The FDA-approved drugs *in this class are *
*Bravecto*
*Credelio*
*Nexgard*
*Simparica*


----------



## Malibu (Jul 27, 2017)

NOT happy to see this


----------



## Katsugsd (Jul 7, 2018)

I remember seeing reviews online and hearing from people about issues like this. I'm glad the FDA is putting out an alert...at least they are acknowledging there is an issue for some animals. I have hesitated to use Bravecto and similar products because of what I was hearing. Seresto collar works well for us here so I will stick with that for now.


----------



## GSDchoice (Jul 26, 2016)

Our vet actually prescribed Nexgard and we've been using it. 
I will ask her to see what she thinks!

The Seresto collars...
I was hesitating because Rumo has an incredibly thick neck ruff (more husky-thickness than GSD thickness - he actually has layers of fur that hang from his neck) so I was wondering if enough of the chemical would penetrate to be effective...


----------



## ausdland (Oct 21, 2015)

Thanks Moms, I was reluctant to give Nexguard per my 'holistic' vet but did for a few months. Fortunately wondercide has been working.

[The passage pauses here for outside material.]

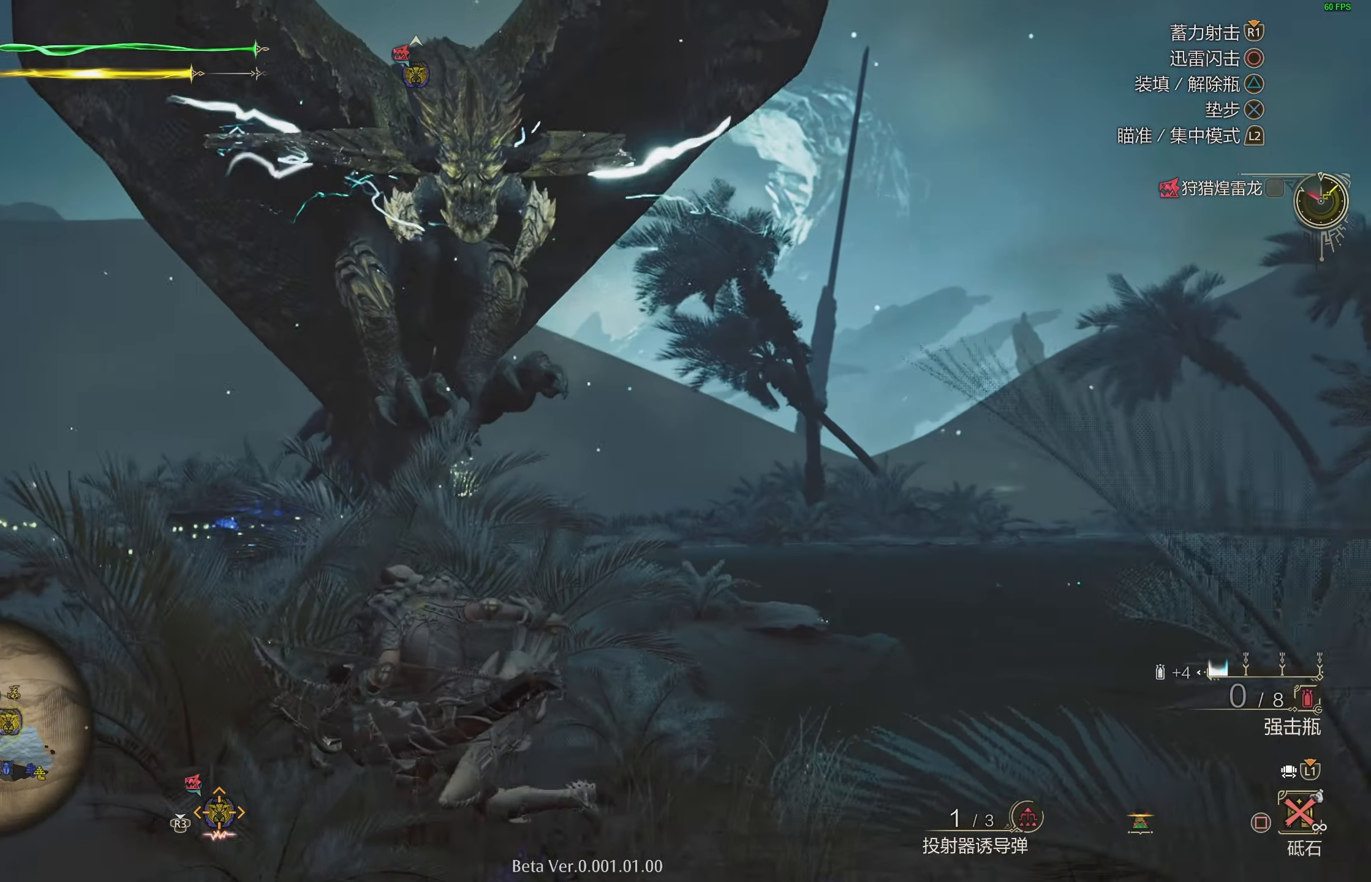
{"buttons": ["L2"], "left_stick": "up", "right_stick": "center", "events": [[233, "left_stick", "up-left"], [383, "L2", "down"], [400, "left_stick", "up"]]}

I like the Seresto collars but they make my pup itch her neck.


----------



## Stevenzachsmom (Mar 3, 2008)

My vet office tried to sell me Simparica. I declined. Not a fan of ingestables. Frontline works fine for my two.


----------



## Magwart (Jul 8, 2012)

This part of the warning is pretty important:


"The FDA carefully reviewed studies and other data on Bravecto, Credelio, Nexgard and Simparica prior to approval, and these products continue to be safe and effective for the majority of animals. The agency is asking the manufacturers to make the changes to the product labeling in order  to provide veterinarians and pet owners with the information they need to make treatment decisions for each pet on an individual basis. Veterinarians should use their specialized training to review their patients’ medical histories and determine, in consultation with pet owners, whether a product in the isoxazoline class is appropriate for the pet."


----------



## McGloomy (Mar 13, 2018)

Oh dear. My boy been with Bravecto for 2 months now, got it from the vet. About to have some more next month... I should talk to the vet...


----------



## gsdsar (May 21, 2002)

All of these products tell you not to use on animals with a history of seizures. It's well known, at least to vets and staff, at least it should be. 

That said, I have used Nexguard and Bravecto on my seizure having lab and have no issues.


----------



## Magwart (Jul 8, 2012)

gsdsar said:


> That said, I have used Nexguard and Bravecto on my seizure having lab and have no issues.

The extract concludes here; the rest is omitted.